Erbil Göktaş - Milli Eğitim ve Halk Eğitimi müdürleri beni savunmasalardı, sorguya bile çekilmem işten bile değildi; bu sorguyu yaşayamadığım için özür dilerim, o zaman “devrimci” olurdum herhalde?...

Hilmi Bulunmaz - Tabii ki, bir insan, "Millî Eğitim ve Halk Eğitimi müdürleri" tarafından savunuluyorsa, yani, bizatihi devlet güçleri tarafından savunuluyorsa, o insanın sosyalist devrimci olma şansı yoktur. Senin yada bir başkasının sorguya çekilmesi, senin yada bir başkasının sosyalist devrimci olma garantisini vermese de, devlet güçleri tarafından korunan birinin sosyalist devrimci olma şansı asla ve kesinlikle olamaz.

Erbil Göktaş - Yine 1987 yılında “Sema Uyanınca” adlı tek kişilik oyunumu oynarken salonu basmadılar ama seyircilerin yarısı polisti; arkada sivil bir polis de suflörlük yapar gibi teksti takip ediyordu; doğaçlama yaptığım yerlerde “hışır hışır” kağıtları karıştırmasını, “nereyi oynuyor bu ya” seslerini salondaki seyirciler bile duyup laf atarak oyuna katılmışlardı.

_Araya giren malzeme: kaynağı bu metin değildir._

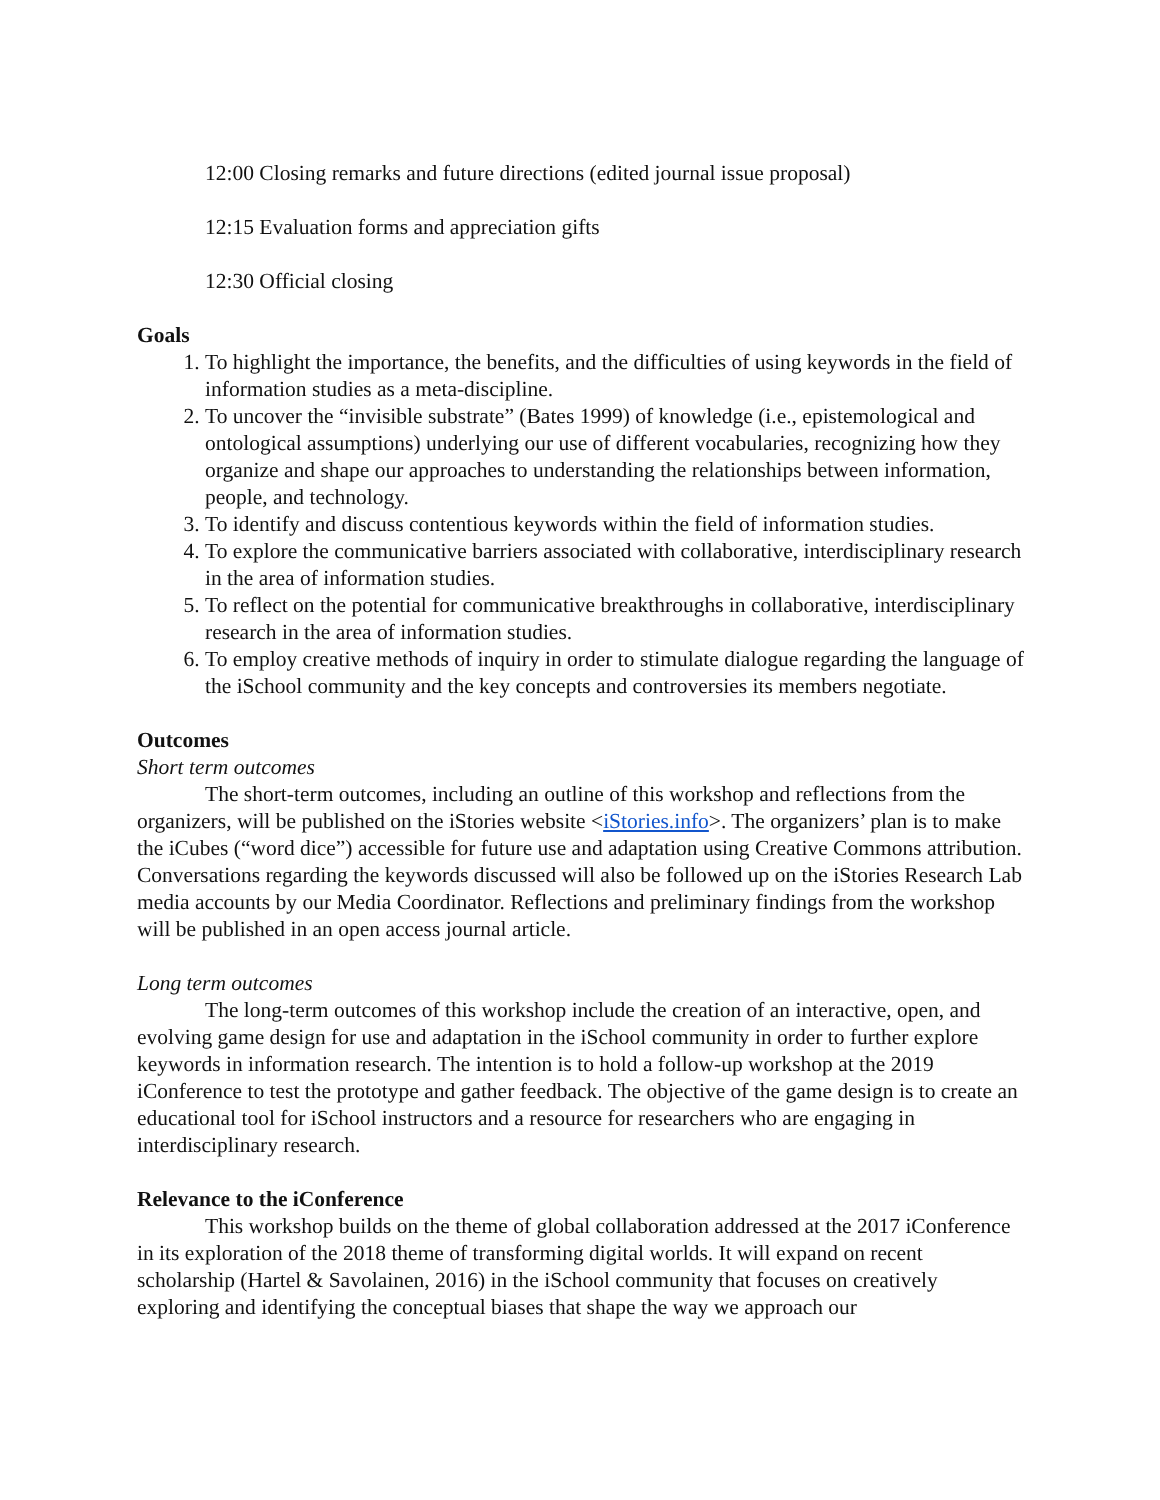12:00 Closing remarks and future directions (edited journal issue proposal)
12:15 Evaluation forms and appreciation gifts
12:30 Official closing
Goals
1. To highlight the importance, the benefits, and the difficulties of using keywords in the field of information studies as a meta-discipline.
2. To uncover the “invisible substrate” (Bates 1999) of knowledge (i.e., epistemological and ontological assumptions) underlying our use of different vocabularies, recognizing how they organize and shape our approaches to understanding the relationships between information, people, and technology.
3. To identify and discuss contentious keywords within the field of information studies.
4. To explore the communicative barriers associated with collaborative, interdisciplinary research in the area of information studies.
5. To reflect on the potential for communicative breakthroughs in collaborative, interdisciplinary research in the area of information studies.
6. To employ creative methods of inquiry in order to stimulate dialogue regarding the language of the iSchool community and the key concepts and controversies its members negotiate.
Outcomes
Short term outcomes
The short-term outcomes, including an outline of this workshop and reflections from the organizers, will be published on the iStories website <iStories.info>. The organizers’ plan is to make the iCubes (“word dice”) accessible for future use and adaptation using Creative Commons attribution. Conversations regarding the keywords discussed will also be followed up on the iStories Research Lab media accounts by our Media Coordinator. Reflections and preliminary findings from the workshop will be published in an open access journal article.
Long term outcomes
The long-term outcomes of this workshop include the creation of an interactive, open, and evolving game design for use and adaptation in the iSchool community in order to further explore keywords in information research. The intention is to hold a follow-up workshop at the 2019 iConference to test the prototype and gather feedback. The objective of the game design is to create an educational tool for iSchool instructors and a resource for researchers who are engaging in interdisciplinary research.
Relevance to the iConference
This workshop builds on the theme of global collaboration addressed at the 2017 iConference in its exploration of the 2018 theme of transforming digital worlds. It will expand on recent scholarship (Hartel & Savolainen, 2016) in the iSchool community that focuses on creatively exploring and identifying the conceptual biases that shape the way we approach our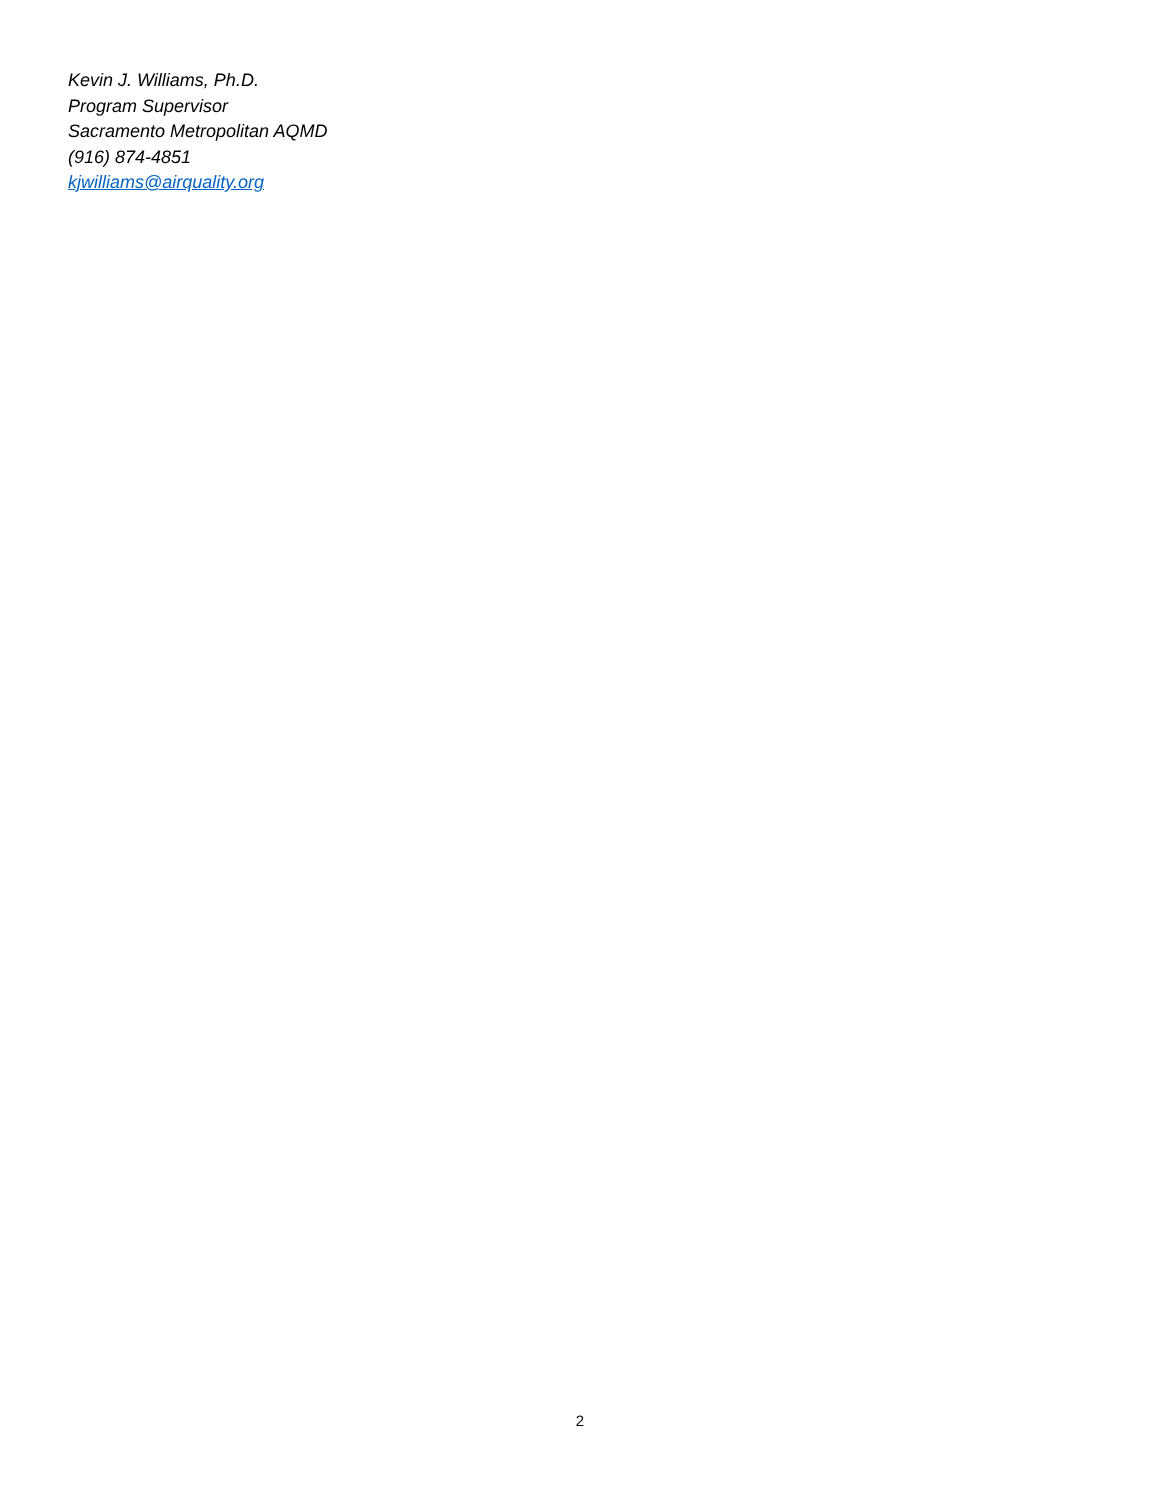Kevin J. Williams, Ph.D.
Program Supervisor
Sacramento Metropolitan AQMD
(916) 874-4851
kjwilliams@airquality.org
2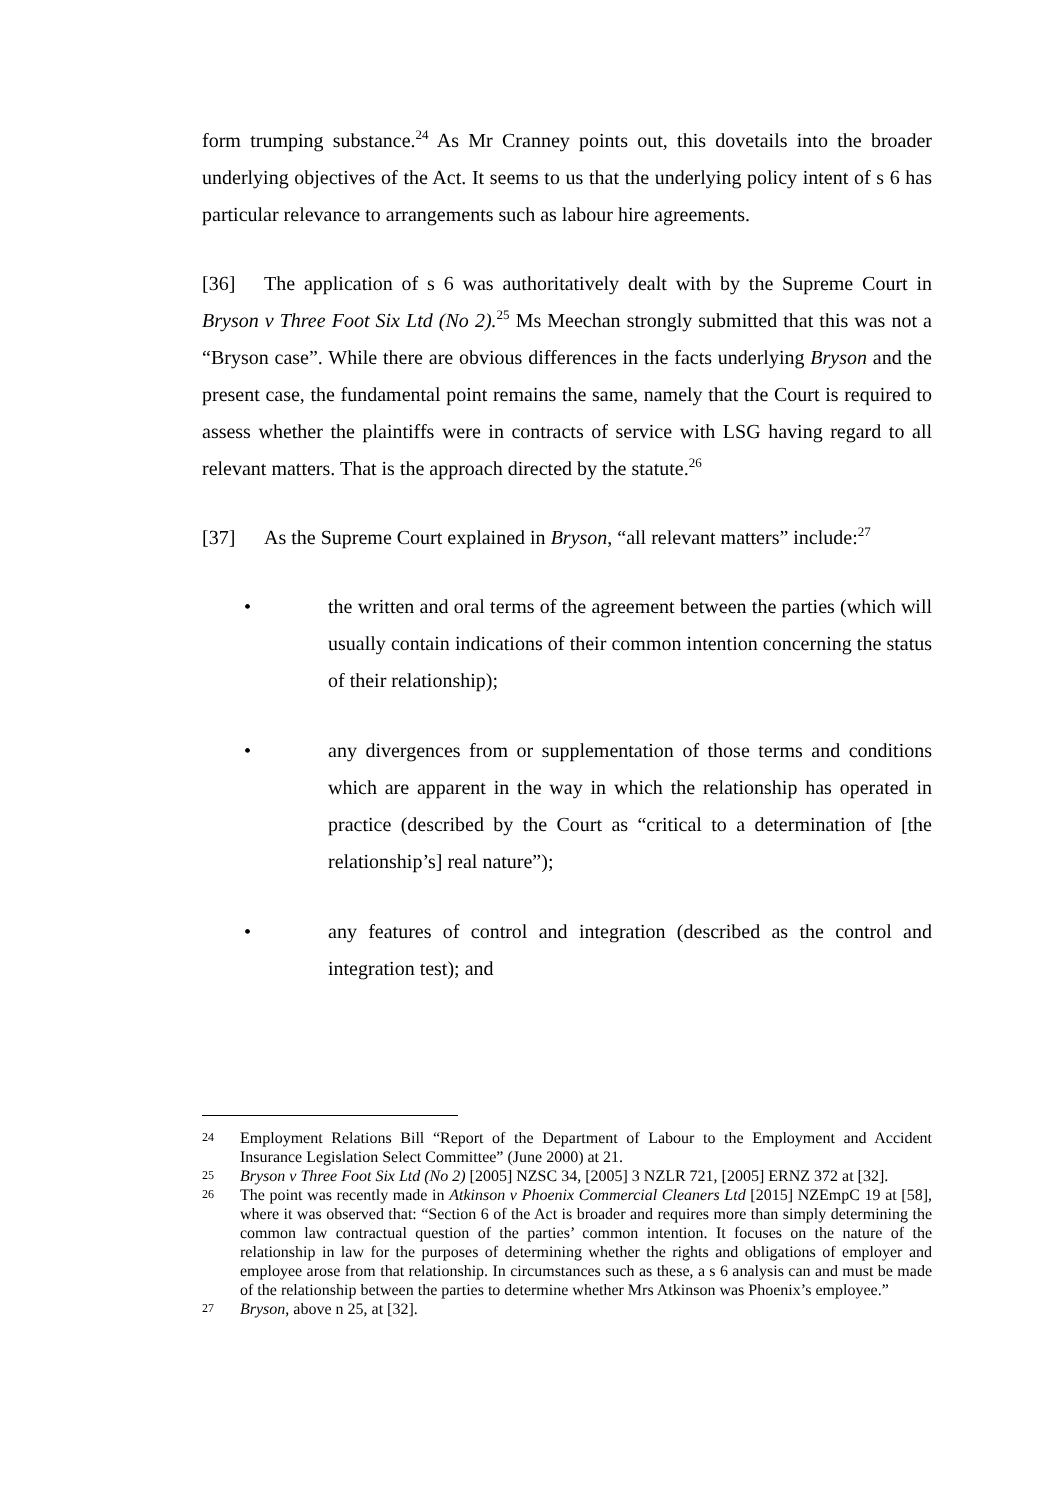form trumping substance.<sup>24</sup> As Mr Cranney points out, this dovetails into the broader underlying objectives of the Act. It seems to us that the underlying policy intent of s 6 has particular relevance to arrangements such as labour hire agreements.
[36] The application of s 6 was authoritatively dealt with by the Supreme Court in Bryson v Three Foot Six Ltd (No 2).<sup>25</sup> Ms Meechan strongly submitted that this was not a “Bryson case”. While there are obvious differences in the facts underlying Bryson and the present case, the fundamental point remains the same, namely that the Court is required to assess whether the plaintiffs were in contracts of service with LSG having regard to all relevant matters. That is the approach directed by the statute.<sup>26</sup>
[37] As the Supreme Court explained in Bryson, “all relevant matters” include:<sup>27</sup>
• the written and oral terms of the agreement between the parties (which will usually contain indications of their common intention concerning the status of their relationship);
• any divergences from or supplementation of those terms and conditions which are apparent in the way in which the relationship has operated in practice (described by the Court as “critical to a determination of [the relationship’s] real nature”);
• any features of control and integration (described as the control and integration test); and
24 Employment Relations Bill “Report of the Department of Labour to the Employment and Accident Insurance Legislation Select Committee” (June 2000) at 21.
25 Bryson v Three Foot Six Ltd (No 2) [2005] NZSC 34, [2005] 3 NZLR 721, [2005] ERNZ 372 at [32].
26 The point was recently made in Atkinson v Phoenix Commercial Cleaners Ltd [2015] NZEmpC 19 at [58], where it was observed that: “Section 6 of the Act is broader and requires more than simply determining the common law contractual question of the parties’ common intention. It focuses on the nature of the relationship in law for the purposes of determining whether the rights and obligations of employer and employee arose from that relationship. In circumstances such as these, a s 6 analysis can and must be made of the relationship between the parties to determine whether Mrs Atkinson was Phoenix’s employee.”
27 Bryson, above n 25, at [32].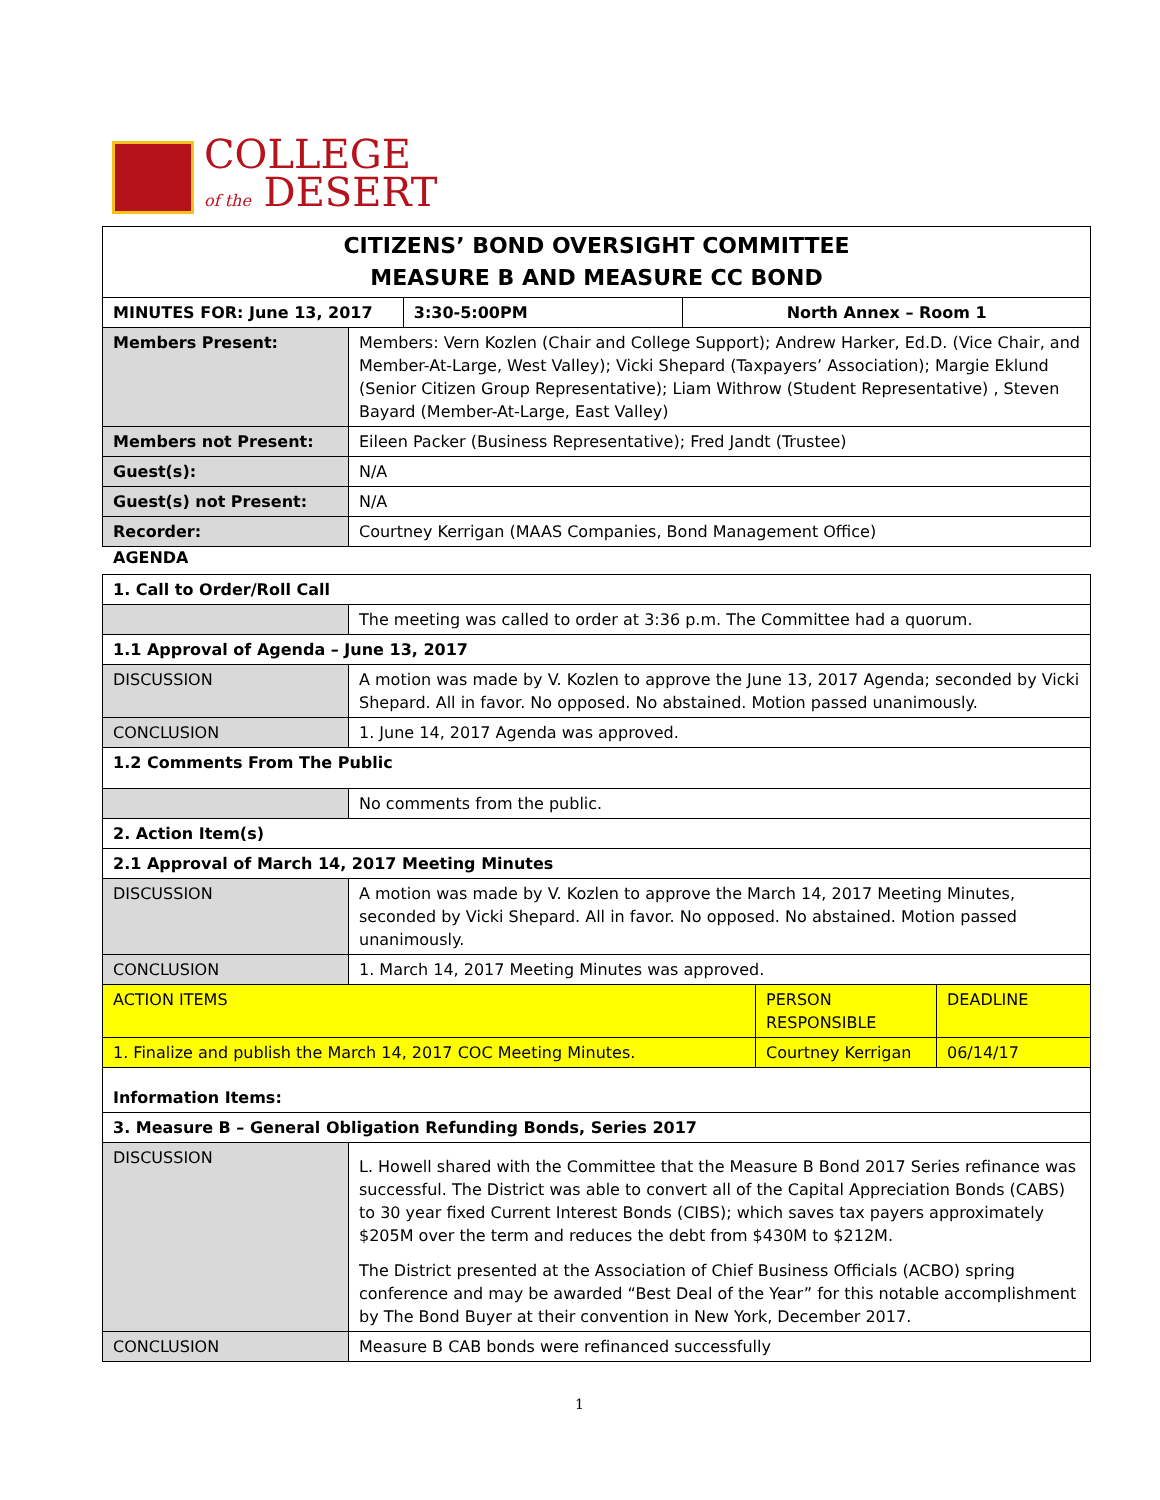COLLEGE
of the DESERT
| CITIZENS’ BOND OVERSIGHT COMMITTEE MEASURE B AND MEASURE CC BOND | | | |
| MINUTES FOR: June 13, 2017 | | 3:30-5:00PM | North Annex – Room 1 |
| Members Present: | Members: Vern Kozlen (Chair and College Support); Andrew Harker, Ed.D. (Vice Chair, and Member-At-Large, West Valley); Vicki Shepard (Taxpayers’ Association); Margie Eklund (Senior Citizen Group Representative); Liam Withrow (Student Representative) , Steven Bayard (Member-At-Large, East Valley) | | |
| Members not Present: | Eileen Packer (Business Representative); Fred Jandt (Trustee) | | |
| Guest(s): | N/A | | |
| Guest(s) not Present: | N/A | | |
| Recorder: | Courtney Kerrigan (MAAS Companies, Bond Management Office) | | |
AGENDA
| 1. Call to Order/Roll Call | | | |
| --- | --- | --- | --- |
| | The meeting was called to order at 3:36 p.m. The Committee had a quorum. | | |
| 1.1 Approval of Agenda – June 13, 2017 | | | |
| DISCUSSION | A motion was made by V. Kozlen to approve the June 13, 2017 Agenda; seconded by Vicki Shepard. All in favor. No opposed. No abstained. Motion passed unanimously. | | |
| CONCLUSION | 1. June 14, 2017 Agenda was approved. | | |
| 1.2 Comments From The Public | | | |
| | No comments from the public. | | |
| 2. Action Item(s) | | | |
| 2.1 Approval of March 14, 2017 Meeting Minutes | | | |
| DISCUSSION | A motion was made by V. Kozlen to approve the March 14, 2017 Meeting Minutes, seconded by Vicki Shepard. All in favor. No opposed. No abstained. Motion passed unanimously. | | |
| CONCLUSION | 1. March 14, 2017 Meeting Minutes was approved. | | |
| ACTION ITEMS | | PERSON RESPONSIBLE | DEADLINE |
| 1. Finalize and publish the March 14, 2017 COC Meeting Minutes. | | Courtney Kerrigan | 06/14/17 |
| Information Items: | | | |
| 3. Measure B – General Obligation Refunding Bonds, Series 2017 | | | |
| DISCUSSION | L. Howell shared with the Committee that the Measure B Bond 2017 Series refinance was successful. The District was able to convert all of the Capital Appreciation Bonds (CABS) to 30 year fixed Current Interest Bonds (CIBS); which saves tax payers approximately $205M over the term and reduces the debt from $430M to $212M. The District presented at the Association of Chief Business Officials (ACBO) spring conference and may be awarded “Best Deal of the Year” for this notable accomplishment by The Bond Buyer at their convention in New York, December 2017. | | |
| CONCLUSION | Measure B CAB bonds were refinanced successfully | | |
1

Hilmi Bulunmaz - Erbilciğim, gerçekten, insanın ruhunu sıkıyorsun. Sana karşı bir yazı yazan "bu benim 'çocuk'", senin ayarını bozmuş, seni "yoldan çıkarmış", seni rotadan uzaklaştırmış, senin pusulanı şaşırtmış... Gece mahmurluğunda, aklına gelen her sözü üzerimize boca etmişsin. Geçenlerde de, Ankara Devlet Tiyatrosu'nda "Genç Osman" oynanırken, salonun yarısı polis okulu öğrencileriydi ve Başbakan Recep Tayyip Erdoğan'ın kızı Sümeyye Erdoğan sayesinde, sahnedeki bir oyuncu (Tolga Tuncer), neredeyse linç edilecekti. Peki, Erbilciğim, hem de bu sözde demokratik ortamda, sen, Tolga Tuncer için ne yaptın? Herhangi bir oyunu, herhangi bir eylemi polisler izliyor diye, o oyun, o eylem sosyalist devrimci oyun, sosyalist devrimci eylemdir diye bir kural geliştirilemez.

Erbil Göktaş - 2. "Senin yayınladığın herhangi bir dergi, polis baskısına uğrayıp, bu nedenle hiç basın savcısının ve/ya yargıç karşısına çıktın mı?"

Hilmi Bulunmaz - Evet, gerçekten, "Senin yayınladığın herhangi bir dergi, polis baskısına uğrayıp, bu nedenle hiç basın savcısının ve/ya yargıç karşısına çıktın mı?"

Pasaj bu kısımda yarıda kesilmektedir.